# Supplied data
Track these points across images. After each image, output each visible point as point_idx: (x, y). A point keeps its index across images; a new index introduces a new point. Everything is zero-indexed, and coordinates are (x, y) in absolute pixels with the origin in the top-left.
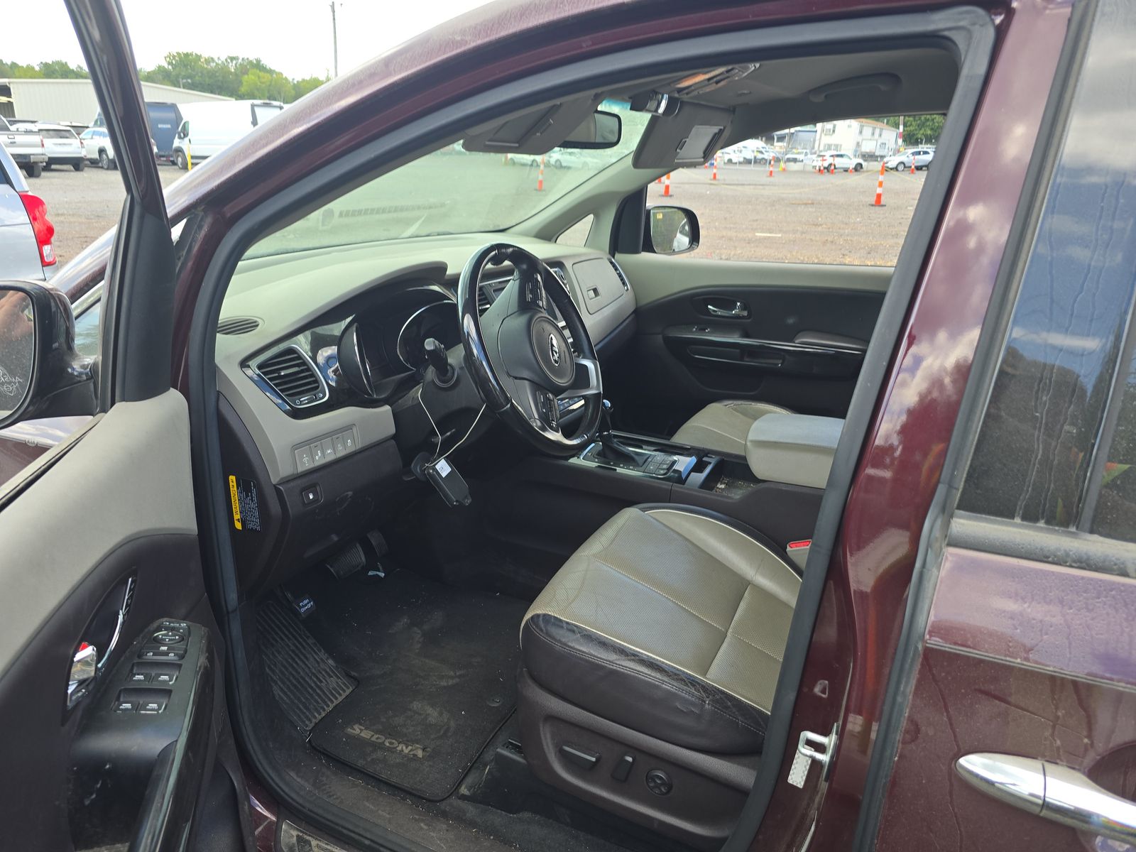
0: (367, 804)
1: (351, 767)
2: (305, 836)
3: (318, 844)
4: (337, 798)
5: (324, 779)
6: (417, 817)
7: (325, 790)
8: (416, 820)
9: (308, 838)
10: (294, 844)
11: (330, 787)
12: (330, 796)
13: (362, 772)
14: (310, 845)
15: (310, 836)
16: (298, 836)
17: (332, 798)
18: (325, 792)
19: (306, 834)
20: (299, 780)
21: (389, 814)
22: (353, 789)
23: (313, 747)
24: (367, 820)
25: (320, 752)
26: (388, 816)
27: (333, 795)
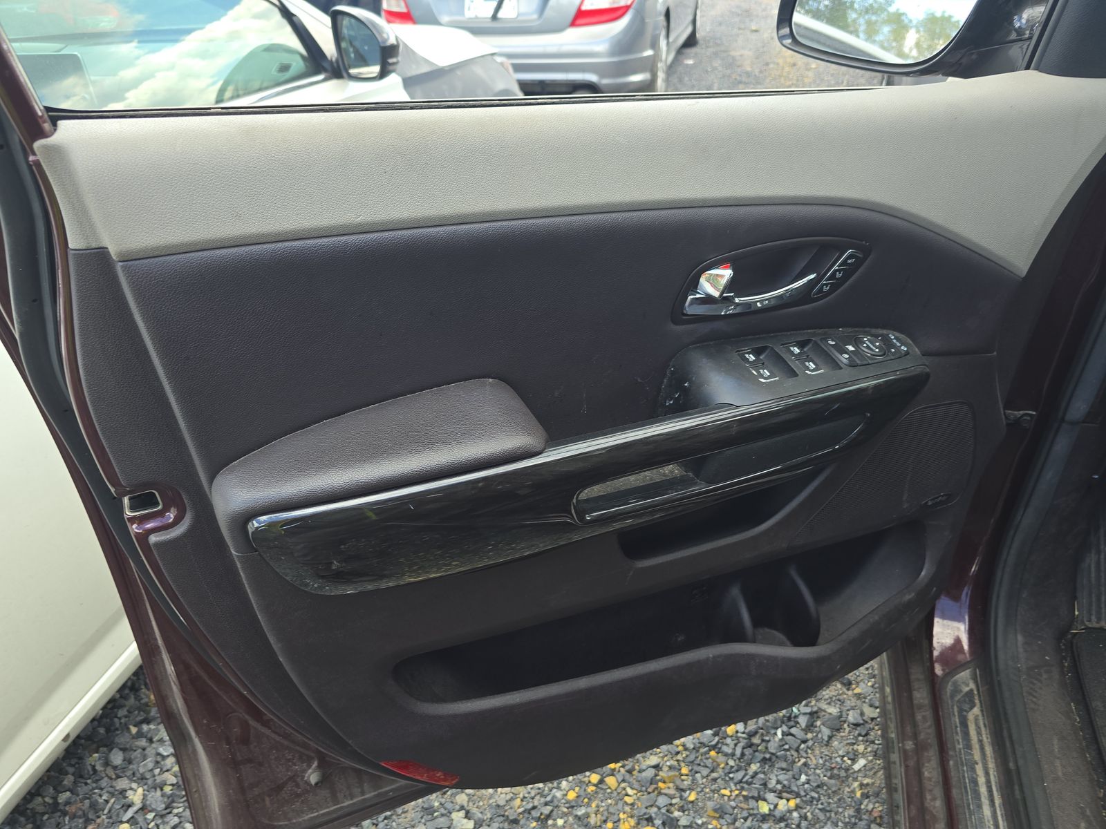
0: (1055, 741)
1: (1084, 695)
2: (976, 697)
3: (977, 716)
4: (1035, 704)
5: (1045, 676)
6: (1088, 813)
7: (1034, 684)
8: (1083, 813)
9: (977, 701)
10: (961, 691)
11: (1041, 688)
12: (1030, 694)
13: (1089, 714)
14: (971, 708)
15: (980, 702)
16: (971, 690)
17: (1031, 698)
18: (1031, 686)
19: (980, 697)
20: (1021, 650)
21: (1064, 774)
22: (1060, 715)
23: (1072, 643)
24: (1036, 751)
25: (1073, 652)
26: (1060, 774)
27: (1035, 697)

# Exercise instructions
Leaving every picture aside, transcribe exactly the lines from the one that contains "15: (310, 836)" through the final line of the listing above, inclusive.

# Answer below
15: (310, 836)
16: (298, 836)
17: (332, 798)
18: (325, 792)
19: (306, 834)
20: (299, 780)
21: (389, 814)
22: (353, 789)
23: (313, 747)
24: (367, 820)
25: (320, 752)
26: (388, 816)
27: (333, 795)
0: (1055, 741)
1: (1084, 695)
2: (976, 697)
3: (977, 716)
4: (1035, 704)
5: (1045, 676)
6: (1088, 813)
7: (1034, 684)
8: (1083, 813)
9: (977, 701)
10: (961, 691)
11: (1041, 688)
12: (1030, 694)
13: (1089, 714)
14: (971, 708)
15: (980, 702)
16: (971, 690)
17: (1031, 698)
18: (1031, 686)
19: (980, 697)
20: (1021, 650)
21: (1064, 774)
22: (1060, 715)
23: (1072, 643)
24: (1036, 751)
25: (1073, 652)
26: (1060, 774)
27: (1035, 697)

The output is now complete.